Directions:
Print the records verbatim, starting with the line that contains "How many lines are shown in the chart?" and ending after the line that contains "Which series ends".

Information provided:
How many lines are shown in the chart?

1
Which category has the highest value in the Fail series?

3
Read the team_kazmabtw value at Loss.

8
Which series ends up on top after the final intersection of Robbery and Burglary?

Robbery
* * *
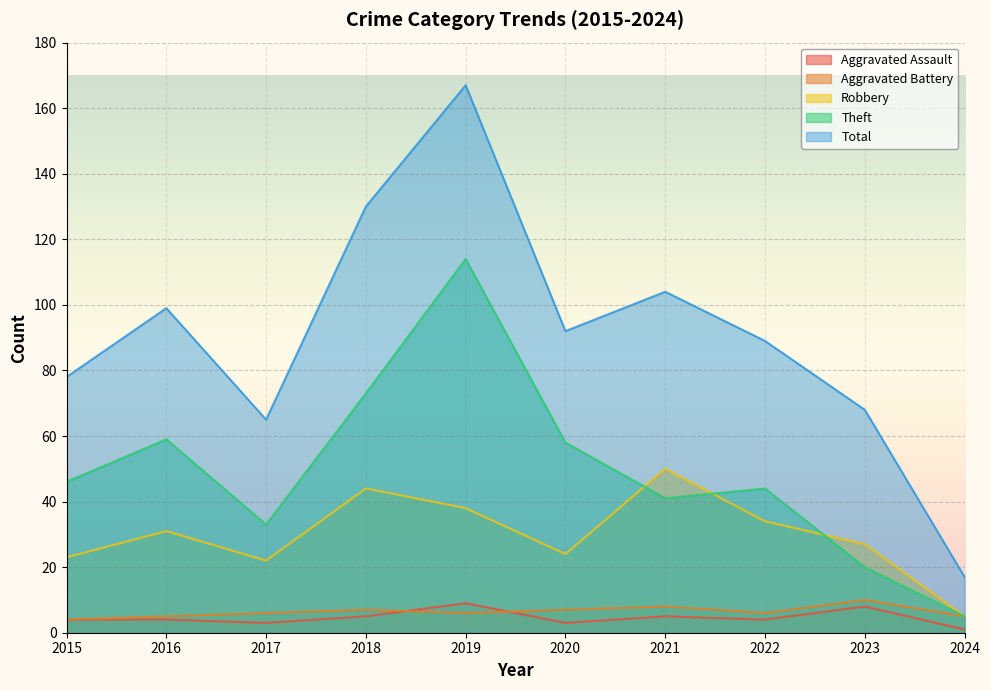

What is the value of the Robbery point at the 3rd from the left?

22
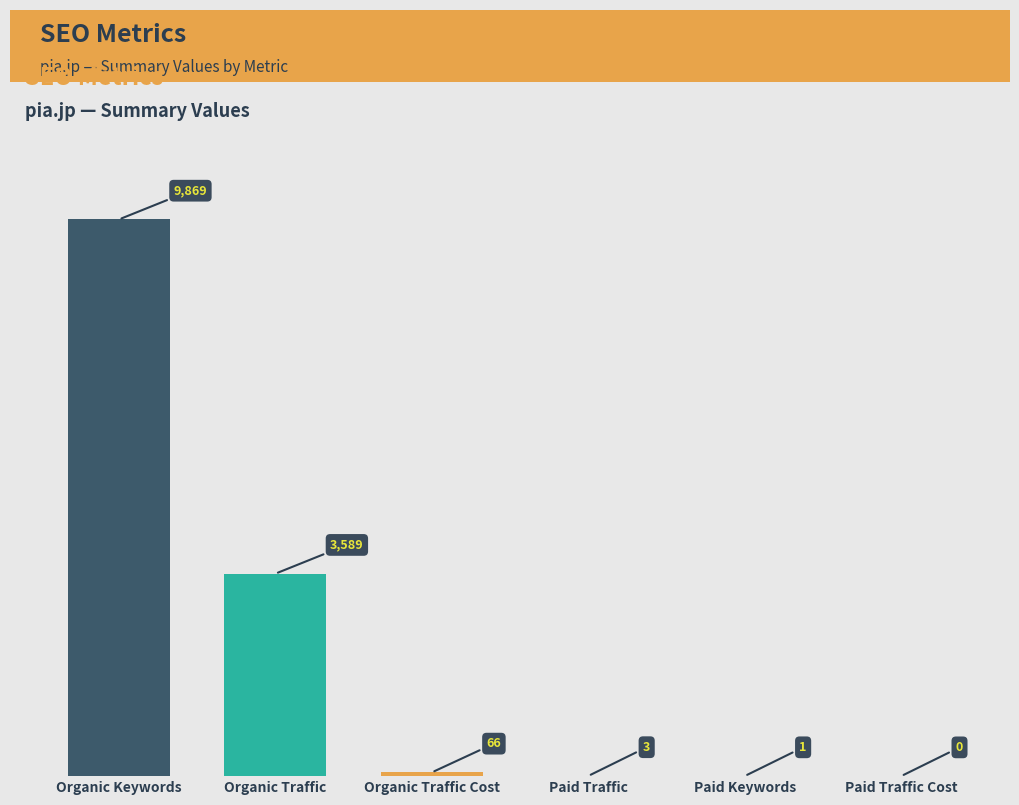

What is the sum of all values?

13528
...
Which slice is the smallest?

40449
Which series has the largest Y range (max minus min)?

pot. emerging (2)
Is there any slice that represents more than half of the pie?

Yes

Output:
How many lines are shown in the chart?

1
Which category has the highest value in the Fail series?

3
Read the team_kazmabtw value at Loss.

8
Which series ends up on top after the final intersection of Robbery and Burglary?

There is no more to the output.